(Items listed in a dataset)
▬▬▬▬▬▬
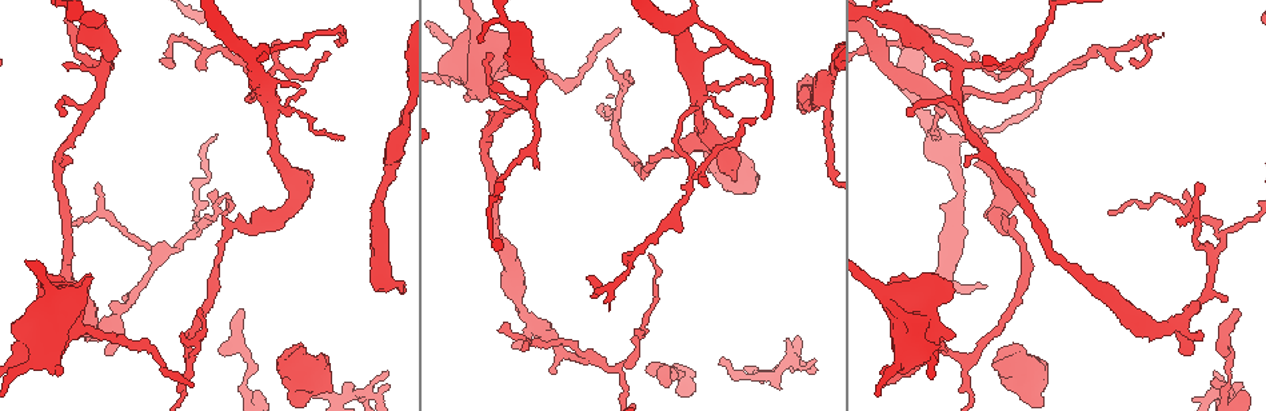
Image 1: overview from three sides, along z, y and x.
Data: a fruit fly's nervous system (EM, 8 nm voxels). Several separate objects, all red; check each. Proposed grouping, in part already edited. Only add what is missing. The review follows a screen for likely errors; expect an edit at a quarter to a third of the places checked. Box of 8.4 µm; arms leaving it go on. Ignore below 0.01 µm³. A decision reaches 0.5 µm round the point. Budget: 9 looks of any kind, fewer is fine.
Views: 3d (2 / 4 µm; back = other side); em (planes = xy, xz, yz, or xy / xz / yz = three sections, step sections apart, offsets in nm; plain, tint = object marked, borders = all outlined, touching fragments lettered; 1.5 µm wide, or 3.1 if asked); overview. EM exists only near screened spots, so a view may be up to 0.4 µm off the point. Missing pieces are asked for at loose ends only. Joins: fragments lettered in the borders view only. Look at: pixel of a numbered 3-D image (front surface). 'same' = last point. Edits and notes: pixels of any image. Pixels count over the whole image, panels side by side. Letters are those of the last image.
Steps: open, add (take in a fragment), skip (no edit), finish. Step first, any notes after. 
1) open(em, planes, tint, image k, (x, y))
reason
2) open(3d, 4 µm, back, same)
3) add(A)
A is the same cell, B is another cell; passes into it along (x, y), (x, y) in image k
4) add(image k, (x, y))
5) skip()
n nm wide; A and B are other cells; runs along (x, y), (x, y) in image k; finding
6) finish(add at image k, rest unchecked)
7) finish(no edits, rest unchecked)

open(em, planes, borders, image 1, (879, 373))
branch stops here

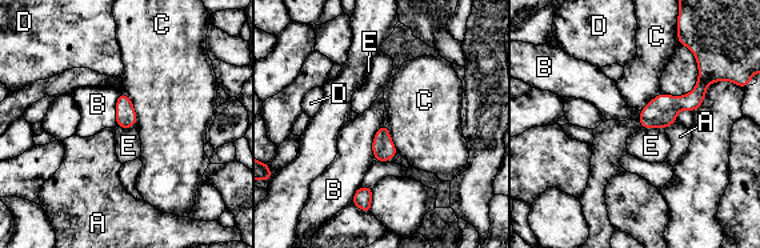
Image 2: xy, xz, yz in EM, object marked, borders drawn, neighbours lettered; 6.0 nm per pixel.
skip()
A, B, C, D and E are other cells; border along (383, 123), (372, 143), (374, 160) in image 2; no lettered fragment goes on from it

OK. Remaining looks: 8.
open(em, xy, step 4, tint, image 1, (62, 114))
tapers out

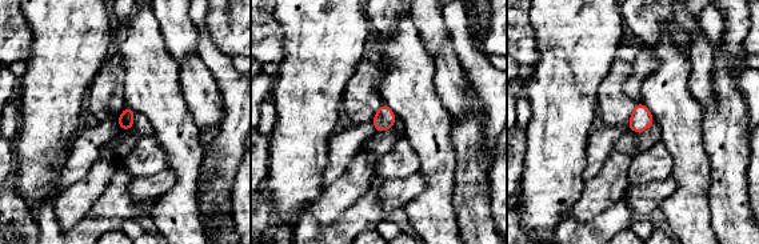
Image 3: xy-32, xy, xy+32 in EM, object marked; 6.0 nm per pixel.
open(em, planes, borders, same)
▬▬▬▬▬▬
**Exercise brief**
Set down exactly and only the lines from the start of the entries above through the line containing "n nm wide; A", both ends included, omitting the pictures.

**Result for this task**
Image 1: overview from three sides, along z, y and x.
Data: a fruit fly's nervous system (EM, 8 nm voxels). Several separate objects, all red; check each. Proposed grouping, in part already edited. Only add what is missing. The review follows a screen for likely errors; expect an edit at a quarter to a third of the places checked. Box of 8.4 µm; arms leaving it go on. Ignore below 0.01 µm³. A decision reaches 0.5 µm round the point. Budget: 9 looks of any kind, fewer is fine.
Views: 3d (2 / 4 µm; back = other side); em (planes = xy, xz, yz, or xy / xz / yz = three sections, step sections apart, offsets in nm; plain, tint = object marked, borders = all outlined, touching fragments lettered; 1.5 µm wide, or 3.1 if asked); overview. EM exists only near screened spots, so a view may be up to 0.4 µm off the point. Missing pieces are asked for at loose ends only. Joins: fragments lettered in the borders view only. Look at: pixel of a numbered 3-D image (front surface). 'same' = last point. Edits and notes: pixels of any image. Pixels count over the whole image, panels side by side. Letters are those of the last image.
Steps: open, add (take in a fragment), skip (no edit), finish. Step first, any notes after. 
1) open(em, planes, tint, image k, (x, y))
reason
2) open(3d, 4 µm, back, same)
3) add(A)
A is the same cell, B is another cell; passes into it along (x, y), (x, y) in image k
4) add(image k, (x, y))
5) skip()
n nm wide; A and B are other cells; runs along (x, y), (x, y) in image k; finding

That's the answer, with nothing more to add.